If you want some actual drama, consider this: The estimated cost of Hurricane Sandy is now more than $60 billion, and that doesn’t take into consideration the amount of money lost in disrupted business. Moreover, this is the second year in a row that New York has been hit by a hurricane. A number of environmental conditions were responsible for creating Sandy, and at least one of them, a warmer ocean, isn’t going away. And as the ocean gets warmer, the likelihood that these storms will become both more common and more severe gets higher. As water levels rise, coastal cities like New York, Miami, and especially New Orleans are going to be fucked, and dealing with the effects of global warming is going to cost us an unprecedented amount of money.

In other words, by not addressing climate change, we’re walking ourselves off the fiscal plank.

The Republicans, the Democrats, and the media all want to talk about how the lack of a budget agreement by the end of the year will result in chaos, but none of them are talking about the most significant dilemma approaching our country. When are they going to give climate change the respect it deserves? Why wasn’t it brought up in the debates? More importantly, are they going to wait until shit hits the fan before addressing it? Why do I feel the answer is yes?

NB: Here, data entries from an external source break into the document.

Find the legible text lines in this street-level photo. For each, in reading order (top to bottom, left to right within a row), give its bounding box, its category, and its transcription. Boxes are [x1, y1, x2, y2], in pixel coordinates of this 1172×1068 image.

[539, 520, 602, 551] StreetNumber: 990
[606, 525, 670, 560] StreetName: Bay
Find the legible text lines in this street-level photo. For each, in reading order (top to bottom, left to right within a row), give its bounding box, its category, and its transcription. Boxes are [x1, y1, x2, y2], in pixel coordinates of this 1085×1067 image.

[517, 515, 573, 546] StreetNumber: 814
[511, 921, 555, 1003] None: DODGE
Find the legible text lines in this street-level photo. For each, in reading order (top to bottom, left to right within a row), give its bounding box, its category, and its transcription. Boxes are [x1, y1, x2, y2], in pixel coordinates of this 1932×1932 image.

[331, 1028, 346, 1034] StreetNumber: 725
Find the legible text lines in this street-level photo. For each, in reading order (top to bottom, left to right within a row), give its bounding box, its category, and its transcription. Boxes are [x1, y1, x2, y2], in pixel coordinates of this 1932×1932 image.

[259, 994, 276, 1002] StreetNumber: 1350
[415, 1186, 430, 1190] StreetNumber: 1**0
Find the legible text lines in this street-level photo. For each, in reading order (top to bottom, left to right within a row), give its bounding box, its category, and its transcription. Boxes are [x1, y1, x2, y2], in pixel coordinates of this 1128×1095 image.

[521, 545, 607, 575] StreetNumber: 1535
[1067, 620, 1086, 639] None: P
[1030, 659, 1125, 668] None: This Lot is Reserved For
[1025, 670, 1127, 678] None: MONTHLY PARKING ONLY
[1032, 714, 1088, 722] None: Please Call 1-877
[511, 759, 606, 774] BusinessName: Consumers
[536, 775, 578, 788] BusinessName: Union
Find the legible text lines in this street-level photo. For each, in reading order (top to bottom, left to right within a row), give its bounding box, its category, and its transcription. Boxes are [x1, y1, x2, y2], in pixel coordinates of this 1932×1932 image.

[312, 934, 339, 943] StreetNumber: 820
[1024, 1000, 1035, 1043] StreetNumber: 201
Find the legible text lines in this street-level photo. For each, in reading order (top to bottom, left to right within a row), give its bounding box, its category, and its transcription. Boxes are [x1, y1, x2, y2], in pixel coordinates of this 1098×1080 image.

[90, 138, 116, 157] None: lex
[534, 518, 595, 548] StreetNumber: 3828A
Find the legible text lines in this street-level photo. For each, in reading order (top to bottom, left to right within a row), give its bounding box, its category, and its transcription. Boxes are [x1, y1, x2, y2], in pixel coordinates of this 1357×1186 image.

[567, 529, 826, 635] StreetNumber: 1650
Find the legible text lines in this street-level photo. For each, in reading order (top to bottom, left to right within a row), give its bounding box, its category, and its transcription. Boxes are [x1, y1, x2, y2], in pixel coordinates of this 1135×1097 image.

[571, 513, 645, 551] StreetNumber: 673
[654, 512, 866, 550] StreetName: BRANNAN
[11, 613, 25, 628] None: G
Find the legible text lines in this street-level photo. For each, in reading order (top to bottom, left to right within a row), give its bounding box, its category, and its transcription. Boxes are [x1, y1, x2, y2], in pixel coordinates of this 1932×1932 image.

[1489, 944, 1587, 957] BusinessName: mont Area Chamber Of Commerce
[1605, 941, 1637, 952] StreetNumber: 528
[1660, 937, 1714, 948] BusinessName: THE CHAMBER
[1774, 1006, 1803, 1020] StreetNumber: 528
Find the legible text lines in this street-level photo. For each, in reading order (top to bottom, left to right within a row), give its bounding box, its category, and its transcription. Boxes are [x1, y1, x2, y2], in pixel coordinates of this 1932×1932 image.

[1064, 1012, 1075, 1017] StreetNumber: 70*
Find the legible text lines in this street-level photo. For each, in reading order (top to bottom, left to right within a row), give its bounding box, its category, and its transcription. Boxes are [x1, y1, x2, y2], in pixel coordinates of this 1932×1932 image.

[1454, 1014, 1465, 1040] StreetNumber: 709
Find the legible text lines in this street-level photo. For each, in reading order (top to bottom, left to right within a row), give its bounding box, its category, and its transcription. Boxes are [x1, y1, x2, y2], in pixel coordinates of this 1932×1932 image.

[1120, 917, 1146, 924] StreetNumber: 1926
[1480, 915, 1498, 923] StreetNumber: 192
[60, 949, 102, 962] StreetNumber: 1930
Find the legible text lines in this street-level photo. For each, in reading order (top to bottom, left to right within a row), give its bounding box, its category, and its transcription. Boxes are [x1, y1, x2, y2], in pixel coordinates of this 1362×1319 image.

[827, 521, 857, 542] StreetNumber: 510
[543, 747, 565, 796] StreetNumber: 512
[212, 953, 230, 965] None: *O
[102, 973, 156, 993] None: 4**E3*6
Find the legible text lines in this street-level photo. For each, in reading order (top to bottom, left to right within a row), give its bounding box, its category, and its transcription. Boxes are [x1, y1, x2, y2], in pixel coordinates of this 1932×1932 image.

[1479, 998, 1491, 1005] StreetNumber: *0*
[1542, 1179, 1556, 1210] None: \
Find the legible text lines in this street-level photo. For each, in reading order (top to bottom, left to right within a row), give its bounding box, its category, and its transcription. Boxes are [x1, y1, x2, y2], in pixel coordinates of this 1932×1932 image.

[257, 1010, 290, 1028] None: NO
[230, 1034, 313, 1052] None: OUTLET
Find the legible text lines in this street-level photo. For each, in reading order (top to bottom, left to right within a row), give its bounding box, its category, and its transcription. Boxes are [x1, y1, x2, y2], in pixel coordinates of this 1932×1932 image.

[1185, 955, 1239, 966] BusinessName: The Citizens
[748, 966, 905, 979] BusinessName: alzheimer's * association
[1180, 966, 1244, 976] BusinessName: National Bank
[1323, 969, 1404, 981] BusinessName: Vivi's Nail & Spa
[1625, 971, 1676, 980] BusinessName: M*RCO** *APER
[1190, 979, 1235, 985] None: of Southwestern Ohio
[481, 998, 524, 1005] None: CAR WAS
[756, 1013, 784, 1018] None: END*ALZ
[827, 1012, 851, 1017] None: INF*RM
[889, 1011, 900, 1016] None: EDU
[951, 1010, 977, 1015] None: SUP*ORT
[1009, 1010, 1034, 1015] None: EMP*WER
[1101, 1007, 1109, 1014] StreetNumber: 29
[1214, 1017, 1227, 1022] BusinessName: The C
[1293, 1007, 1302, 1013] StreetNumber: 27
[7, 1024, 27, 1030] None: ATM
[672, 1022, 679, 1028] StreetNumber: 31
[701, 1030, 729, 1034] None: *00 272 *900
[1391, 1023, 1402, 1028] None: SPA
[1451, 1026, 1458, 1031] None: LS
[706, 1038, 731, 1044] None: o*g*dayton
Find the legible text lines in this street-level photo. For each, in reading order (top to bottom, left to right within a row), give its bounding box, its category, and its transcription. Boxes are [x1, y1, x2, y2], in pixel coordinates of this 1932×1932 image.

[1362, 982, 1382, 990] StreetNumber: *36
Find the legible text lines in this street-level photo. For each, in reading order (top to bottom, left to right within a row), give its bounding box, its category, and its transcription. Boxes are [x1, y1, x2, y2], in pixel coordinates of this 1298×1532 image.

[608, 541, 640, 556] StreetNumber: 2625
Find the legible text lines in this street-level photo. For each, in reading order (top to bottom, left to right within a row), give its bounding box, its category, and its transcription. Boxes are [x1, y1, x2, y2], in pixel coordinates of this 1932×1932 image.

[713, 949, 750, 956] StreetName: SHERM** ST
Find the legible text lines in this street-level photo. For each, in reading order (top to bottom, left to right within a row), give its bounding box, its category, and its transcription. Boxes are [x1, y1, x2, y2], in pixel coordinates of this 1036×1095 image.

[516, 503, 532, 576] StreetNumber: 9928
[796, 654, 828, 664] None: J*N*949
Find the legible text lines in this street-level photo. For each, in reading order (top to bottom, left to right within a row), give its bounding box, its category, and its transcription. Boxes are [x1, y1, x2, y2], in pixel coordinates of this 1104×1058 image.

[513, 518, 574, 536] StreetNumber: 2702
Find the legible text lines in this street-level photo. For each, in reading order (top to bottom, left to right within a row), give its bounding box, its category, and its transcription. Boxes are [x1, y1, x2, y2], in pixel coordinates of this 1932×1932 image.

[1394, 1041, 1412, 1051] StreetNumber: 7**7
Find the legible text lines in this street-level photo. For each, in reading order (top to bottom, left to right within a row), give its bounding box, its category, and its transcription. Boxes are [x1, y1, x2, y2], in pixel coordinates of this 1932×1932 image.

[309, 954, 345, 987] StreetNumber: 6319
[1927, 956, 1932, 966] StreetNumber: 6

When watching both sides bicker about taxing the rich and giving to the poor, I can’t help but think that this is a precursor to how we’re going to handle the inevitable. We're screwed. It’s a problem so large that nobody wants to think about it, but there’s going to be a point where we have no choice. We might as well deal with it now. First step? A solid name.

When the media finally sensationalizes climate change with a scary pop-culture reference, we’ll probably finally feel comfortable talking about it. We need a name that's catchy and provocative, like Geozilla, Terra Fuego, or the Fourth Reich. Maybe something pulled from Captain Planet or Apocalypse Now? Weather Wolf is pretty good. Coming up with a new name for global warming is like coming up with a name for a band—the most important part.

In the meantime, Lindsey Graham and the rest of his cohorts can shove it. Remember, it’s all a conspiracy. None of this matters in the scheme of things. Dealing with the so-called fiscal cliff is going to be cakewalk compared to the storm that’s on-deck. Geo G. Allin, the bastard son of El Niño, is coming to shit all over the planet, and we better start working on a solution before it’s too late. But then again, judging by the way we’re handling the fiscal cliff, we’re probably fucked anyway.